Transcribed page contents
..............................

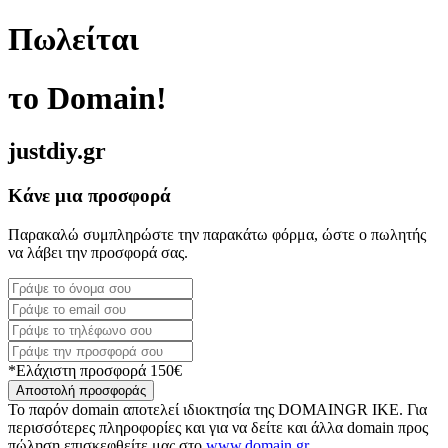
Πωλείται
το Domain!
justdiy.gr
Κάνε μια προσφορά
Παρακαλώ συμπληρώστε την παρακάτω φόρμα, ώστε ο πωλητής
να λάβει την προσφορά σας.
*Ελάχιστη προσφορά 150€
Αποστολή προσφοράς
Το παρόν domain αποτελεί ιδιοκτησία της DOMAINGR ΙΚΕ. Για
περισσότερες πληροφορίες και για να δείτε και άλλα domain προς
πώληση επισκεφθείτε μας στο
www.domain.gr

..............................

● WRITTEN TASK
With the images left out, output all the entries above exactly.

● SOLUTION TO THIS EXERCISE
Πωλείται
το Domain!
justdiy.gr
Κάνε μια προσφορά
Παρακαλώ συμπληρώστε την παρακάτω φόρμα, ώστε ο πωλητής
να λάβει την προσφορά σας.
*Ελάχιστη προσφορά 150€
Αποστολή προσφοράς
Το παρόν domain αποτελεί ιδιοκτησία της DOMAINGR ΙΚΕ. Για
περισσότερες πληροφορίες και για να δείτε και άλλα domain προς
πώληση επισκεφθείτε μας στο
www.domain.gr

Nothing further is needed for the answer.